The KIWOOM High Dividend ETF tracks the "MKF Wealth High Dividend 20 Index," selecting companies that have posted net profits for the past four consecutive years, have a dividend payout ratio below 90%, and have actually paid cash dividends. This high-conviction ETF focuses exclusively on the 20 stocks with the highest dividend yields.
Approximately 60% of all holdings are financial stocks in high-dividend sectors such as banking, insurance, and securities. This composition naturally aligns with the current trend in the market, where high-dividend, financial-sector-focused ETFs are leading the way, driven by government policies such as the introduction of separate taxation on dividend income, amendments to the Commercial Act, and strengthened shareholder return initiatives. These policy trends are expected to further benefit such ETFs in the future.
It is also noteworthy that, due to its strict selection criteria, the ETF has not experienced a reduction in dividends per share over the past three years. Over the past year, the ETF has delivered a dividend yield of approximately 4.99%, providing stable cash flow, and has demonstrated outstanding competitiveness in terms of performance.
According to financial information provider FnGuide, as of July 14, the KIWOOM High Dividend ETF has posted returns of 18.78% over one month, 53.35% over six months, and 53.98% year-to-date.
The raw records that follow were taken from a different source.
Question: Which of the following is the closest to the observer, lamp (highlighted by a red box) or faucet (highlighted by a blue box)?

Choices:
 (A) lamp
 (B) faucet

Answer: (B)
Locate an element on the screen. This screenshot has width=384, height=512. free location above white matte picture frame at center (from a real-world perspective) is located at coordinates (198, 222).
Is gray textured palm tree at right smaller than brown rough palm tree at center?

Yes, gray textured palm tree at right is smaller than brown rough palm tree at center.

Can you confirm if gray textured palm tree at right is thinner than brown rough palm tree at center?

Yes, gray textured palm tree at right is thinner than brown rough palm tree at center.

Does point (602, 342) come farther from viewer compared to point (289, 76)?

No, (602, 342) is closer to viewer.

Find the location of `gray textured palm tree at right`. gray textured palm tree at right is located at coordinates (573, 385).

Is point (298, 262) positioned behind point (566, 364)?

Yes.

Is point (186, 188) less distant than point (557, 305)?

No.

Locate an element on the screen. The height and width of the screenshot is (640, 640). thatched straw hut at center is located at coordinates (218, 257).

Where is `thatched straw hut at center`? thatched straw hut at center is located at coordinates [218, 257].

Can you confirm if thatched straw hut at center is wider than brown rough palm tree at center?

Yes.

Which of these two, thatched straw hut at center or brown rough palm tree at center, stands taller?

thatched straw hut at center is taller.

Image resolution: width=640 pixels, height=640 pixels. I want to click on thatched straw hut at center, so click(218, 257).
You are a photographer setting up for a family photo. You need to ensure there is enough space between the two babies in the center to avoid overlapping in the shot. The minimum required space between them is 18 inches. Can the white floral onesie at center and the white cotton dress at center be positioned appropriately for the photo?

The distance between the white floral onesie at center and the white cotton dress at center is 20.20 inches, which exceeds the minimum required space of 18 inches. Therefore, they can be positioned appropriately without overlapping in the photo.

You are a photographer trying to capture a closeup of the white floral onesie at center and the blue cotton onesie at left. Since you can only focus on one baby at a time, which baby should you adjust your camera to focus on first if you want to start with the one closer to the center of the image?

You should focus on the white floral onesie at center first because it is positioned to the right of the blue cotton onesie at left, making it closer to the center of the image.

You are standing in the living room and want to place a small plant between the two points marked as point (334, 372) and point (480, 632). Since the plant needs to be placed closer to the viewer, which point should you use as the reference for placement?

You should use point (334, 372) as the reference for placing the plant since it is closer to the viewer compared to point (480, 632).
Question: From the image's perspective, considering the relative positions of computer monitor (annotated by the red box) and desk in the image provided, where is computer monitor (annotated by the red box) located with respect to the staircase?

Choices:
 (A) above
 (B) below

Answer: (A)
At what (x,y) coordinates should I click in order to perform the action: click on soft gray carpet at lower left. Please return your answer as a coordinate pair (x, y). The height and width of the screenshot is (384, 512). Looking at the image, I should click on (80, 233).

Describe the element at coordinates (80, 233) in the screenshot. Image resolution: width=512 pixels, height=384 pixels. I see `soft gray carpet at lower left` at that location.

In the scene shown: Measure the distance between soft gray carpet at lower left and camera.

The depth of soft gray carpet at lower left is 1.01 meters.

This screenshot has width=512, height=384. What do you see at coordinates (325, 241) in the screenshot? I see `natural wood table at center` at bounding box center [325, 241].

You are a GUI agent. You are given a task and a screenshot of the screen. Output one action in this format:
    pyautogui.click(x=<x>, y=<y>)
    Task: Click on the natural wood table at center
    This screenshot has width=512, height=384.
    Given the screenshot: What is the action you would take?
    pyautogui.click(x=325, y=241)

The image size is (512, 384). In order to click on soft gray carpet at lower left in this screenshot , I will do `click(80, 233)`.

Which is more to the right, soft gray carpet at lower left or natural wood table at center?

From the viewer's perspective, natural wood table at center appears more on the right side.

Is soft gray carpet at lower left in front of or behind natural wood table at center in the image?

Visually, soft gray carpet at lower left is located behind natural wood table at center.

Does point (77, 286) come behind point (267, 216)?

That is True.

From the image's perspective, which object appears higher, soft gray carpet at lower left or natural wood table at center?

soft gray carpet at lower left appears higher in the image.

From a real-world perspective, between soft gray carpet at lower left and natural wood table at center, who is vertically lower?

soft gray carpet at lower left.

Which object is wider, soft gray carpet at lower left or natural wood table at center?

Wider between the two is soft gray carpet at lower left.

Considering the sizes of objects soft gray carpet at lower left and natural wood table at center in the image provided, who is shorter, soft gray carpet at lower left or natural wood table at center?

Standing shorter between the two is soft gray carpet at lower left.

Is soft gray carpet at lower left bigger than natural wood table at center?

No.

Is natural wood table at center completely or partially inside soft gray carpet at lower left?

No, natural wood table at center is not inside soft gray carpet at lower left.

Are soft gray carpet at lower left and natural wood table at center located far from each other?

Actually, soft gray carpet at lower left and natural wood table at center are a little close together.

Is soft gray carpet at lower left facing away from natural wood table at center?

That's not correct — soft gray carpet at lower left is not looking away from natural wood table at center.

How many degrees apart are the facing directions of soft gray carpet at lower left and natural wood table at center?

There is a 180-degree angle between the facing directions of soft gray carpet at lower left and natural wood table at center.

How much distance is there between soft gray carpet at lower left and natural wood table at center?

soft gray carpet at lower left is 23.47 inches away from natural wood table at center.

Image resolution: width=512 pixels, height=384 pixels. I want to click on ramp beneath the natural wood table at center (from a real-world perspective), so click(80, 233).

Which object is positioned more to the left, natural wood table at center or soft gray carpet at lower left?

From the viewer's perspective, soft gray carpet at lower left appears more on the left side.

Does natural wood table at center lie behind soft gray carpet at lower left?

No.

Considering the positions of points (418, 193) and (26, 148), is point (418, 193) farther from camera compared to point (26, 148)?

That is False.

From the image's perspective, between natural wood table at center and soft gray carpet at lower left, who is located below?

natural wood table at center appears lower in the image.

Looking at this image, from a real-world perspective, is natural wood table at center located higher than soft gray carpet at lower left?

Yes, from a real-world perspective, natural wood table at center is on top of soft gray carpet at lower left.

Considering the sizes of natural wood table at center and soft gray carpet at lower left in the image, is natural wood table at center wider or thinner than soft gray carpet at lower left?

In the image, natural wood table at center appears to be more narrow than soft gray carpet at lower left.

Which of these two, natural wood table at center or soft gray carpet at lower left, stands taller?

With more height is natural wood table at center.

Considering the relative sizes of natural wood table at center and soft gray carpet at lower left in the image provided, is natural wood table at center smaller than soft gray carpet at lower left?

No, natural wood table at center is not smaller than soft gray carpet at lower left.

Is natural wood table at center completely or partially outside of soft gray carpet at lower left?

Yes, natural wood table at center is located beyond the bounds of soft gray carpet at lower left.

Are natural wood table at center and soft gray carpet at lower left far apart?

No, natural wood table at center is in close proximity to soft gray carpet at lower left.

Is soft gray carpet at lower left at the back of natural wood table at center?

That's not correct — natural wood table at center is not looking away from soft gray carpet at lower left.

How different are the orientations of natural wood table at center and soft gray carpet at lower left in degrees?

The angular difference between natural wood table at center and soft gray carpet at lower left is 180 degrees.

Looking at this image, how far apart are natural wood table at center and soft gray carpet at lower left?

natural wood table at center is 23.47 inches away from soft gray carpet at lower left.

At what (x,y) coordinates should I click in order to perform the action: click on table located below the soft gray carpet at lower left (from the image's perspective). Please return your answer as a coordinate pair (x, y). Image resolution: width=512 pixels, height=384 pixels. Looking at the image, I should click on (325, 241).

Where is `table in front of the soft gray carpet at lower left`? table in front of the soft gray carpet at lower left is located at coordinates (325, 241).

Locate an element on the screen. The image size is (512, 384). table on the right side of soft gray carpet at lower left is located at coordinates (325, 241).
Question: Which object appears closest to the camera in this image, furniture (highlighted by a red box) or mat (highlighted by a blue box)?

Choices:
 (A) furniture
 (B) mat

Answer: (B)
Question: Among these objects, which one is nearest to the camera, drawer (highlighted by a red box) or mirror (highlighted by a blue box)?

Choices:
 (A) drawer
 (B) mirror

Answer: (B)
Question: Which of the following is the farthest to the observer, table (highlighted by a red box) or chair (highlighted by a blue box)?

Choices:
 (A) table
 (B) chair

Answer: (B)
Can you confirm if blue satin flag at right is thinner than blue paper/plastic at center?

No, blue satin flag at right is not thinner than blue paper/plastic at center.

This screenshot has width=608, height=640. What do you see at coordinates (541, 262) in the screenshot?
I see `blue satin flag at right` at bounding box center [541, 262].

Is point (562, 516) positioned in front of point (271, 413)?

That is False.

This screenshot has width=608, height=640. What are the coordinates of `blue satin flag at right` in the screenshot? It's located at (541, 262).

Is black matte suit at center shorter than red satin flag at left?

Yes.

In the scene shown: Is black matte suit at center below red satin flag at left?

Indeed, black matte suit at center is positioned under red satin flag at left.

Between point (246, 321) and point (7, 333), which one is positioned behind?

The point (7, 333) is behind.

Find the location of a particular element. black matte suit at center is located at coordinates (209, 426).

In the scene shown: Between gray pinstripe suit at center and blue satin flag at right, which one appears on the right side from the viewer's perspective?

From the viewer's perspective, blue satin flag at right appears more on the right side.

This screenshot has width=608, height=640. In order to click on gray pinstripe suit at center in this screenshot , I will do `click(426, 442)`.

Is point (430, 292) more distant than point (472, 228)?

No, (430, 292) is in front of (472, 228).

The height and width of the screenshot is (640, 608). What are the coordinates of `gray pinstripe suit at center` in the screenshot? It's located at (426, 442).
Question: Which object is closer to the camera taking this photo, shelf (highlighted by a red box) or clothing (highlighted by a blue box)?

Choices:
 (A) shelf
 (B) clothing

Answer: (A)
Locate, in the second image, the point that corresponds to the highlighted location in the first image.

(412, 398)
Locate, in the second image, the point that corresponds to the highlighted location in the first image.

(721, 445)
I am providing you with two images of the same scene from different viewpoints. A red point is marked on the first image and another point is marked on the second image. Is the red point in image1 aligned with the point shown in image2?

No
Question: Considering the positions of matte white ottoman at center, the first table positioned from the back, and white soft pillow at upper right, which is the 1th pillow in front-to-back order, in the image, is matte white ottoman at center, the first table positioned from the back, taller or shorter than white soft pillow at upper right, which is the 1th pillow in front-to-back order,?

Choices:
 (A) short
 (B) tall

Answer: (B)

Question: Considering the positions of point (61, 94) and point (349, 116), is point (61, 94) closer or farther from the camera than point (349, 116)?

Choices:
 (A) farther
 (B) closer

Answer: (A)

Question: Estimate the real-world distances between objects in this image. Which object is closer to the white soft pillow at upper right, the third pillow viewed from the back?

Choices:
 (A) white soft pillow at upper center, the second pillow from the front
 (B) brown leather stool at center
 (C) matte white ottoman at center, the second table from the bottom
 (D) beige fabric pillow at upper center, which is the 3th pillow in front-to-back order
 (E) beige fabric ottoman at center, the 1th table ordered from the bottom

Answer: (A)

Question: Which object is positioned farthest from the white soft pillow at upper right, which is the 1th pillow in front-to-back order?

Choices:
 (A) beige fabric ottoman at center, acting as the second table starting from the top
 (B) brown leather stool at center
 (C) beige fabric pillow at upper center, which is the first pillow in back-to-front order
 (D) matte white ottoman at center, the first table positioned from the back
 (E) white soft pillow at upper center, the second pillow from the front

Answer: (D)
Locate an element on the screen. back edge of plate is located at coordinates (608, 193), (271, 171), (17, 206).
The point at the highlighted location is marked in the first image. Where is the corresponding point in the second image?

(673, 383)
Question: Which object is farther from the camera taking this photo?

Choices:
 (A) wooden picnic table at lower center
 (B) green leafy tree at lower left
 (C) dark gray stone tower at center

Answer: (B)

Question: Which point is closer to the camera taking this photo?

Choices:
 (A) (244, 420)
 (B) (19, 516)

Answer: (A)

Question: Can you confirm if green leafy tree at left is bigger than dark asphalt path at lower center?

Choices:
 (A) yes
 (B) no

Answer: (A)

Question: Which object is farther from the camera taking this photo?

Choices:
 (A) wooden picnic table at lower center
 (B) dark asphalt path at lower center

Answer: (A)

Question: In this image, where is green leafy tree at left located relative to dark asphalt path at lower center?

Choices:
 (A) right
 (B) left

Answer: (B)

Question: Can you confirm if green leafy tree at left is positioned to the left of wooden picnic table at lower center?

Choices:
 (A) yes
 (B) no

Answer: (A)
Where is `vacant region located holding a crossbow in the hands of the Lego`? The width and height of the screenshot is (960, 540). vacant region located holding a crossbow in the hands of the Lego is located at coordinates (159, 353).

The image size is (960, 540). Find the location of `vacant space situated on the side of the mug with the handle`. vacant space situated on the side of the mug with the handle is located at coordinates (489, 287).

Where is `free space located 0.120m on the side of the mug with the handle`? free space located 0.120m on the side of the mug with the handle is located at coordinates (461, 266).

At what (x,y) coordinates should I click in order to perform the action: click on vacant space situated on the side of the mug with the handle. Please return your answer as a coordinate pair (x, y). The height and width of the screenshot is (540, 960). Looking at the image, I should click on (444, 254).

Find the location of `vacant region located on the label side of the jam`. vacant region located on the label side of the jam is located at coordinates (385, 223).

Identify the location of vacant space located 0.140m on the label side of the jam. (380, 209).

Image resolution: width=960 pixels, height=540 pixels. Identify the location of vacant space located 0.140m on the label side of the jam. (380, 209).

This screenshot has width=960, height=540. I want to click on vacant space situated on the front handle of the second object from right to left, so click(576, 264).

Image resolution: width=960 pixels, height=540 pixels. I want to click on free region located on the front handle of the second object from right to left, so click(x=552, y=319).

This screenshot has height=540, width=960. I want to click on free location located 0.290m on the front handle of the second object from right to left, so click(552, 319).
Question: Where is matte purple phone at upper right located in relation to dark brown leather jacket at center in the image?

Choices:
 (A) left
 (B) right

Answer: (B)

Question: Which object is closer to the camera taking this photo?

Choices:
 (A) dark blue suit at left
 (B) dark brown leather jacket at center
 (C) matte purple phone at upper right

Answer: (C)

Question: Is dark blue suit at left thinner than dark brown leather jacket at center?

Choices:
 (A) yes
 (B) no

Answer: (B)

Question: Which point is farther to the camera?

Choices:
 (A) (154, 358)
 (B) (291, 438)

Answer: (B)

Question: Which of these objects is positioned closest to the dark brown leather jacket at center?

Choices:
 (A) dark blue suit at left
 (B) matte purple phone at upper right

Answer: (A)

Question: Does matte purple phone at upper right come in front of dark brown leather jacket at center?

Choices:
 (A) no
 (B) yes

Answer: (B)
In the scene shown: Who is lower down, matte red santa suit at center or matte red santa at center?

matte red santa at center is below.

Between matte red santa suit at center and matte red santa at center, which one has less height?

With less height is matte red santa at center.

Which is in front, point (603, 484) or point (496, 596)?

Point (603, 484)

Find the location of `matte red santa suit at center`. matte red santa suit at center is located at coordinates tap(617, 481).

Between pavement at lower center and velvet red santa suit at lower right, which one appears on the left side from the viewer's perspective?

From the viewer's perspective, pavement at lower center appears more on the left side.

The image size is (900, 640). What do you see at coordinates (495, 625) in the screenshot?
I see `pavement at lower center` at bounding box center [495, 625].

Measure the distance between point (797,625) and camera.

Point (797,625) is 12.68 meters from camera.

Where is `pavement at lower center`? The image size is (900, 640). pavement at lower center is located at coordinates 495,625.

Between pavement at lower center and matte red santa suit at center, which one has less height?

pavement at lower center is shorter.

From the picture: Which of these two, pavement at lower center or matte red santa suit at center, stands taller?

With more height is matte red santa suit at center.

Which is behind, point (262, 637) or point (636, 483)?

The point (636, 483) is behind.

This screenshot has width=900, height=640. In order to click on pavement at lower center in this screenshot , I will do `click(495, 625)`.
It has maintained strong performance across major return intervals among domestic equity high-dividend ETFs. The product is emerging as a practical alternative for investors seeking both dividend income and market returns.
A representative from Kiwoom Asset Management stated, "The domestic dividend investment environment is gradually improving in line with the government's capital market policies, including amendments to the Commercial Act, the introduction of separate taxation on dividend income, and incentives to increase dividends."
The representative added, "With the revision of the foreign tax credit system and the push for legislation related to Section 899 of the U.S. tax code, psychological barriers to investing in U.S. ETFs are rising. As a result, demand for domestic equity ETFs, including domestic high-dividend ETFs, is expected to increase further."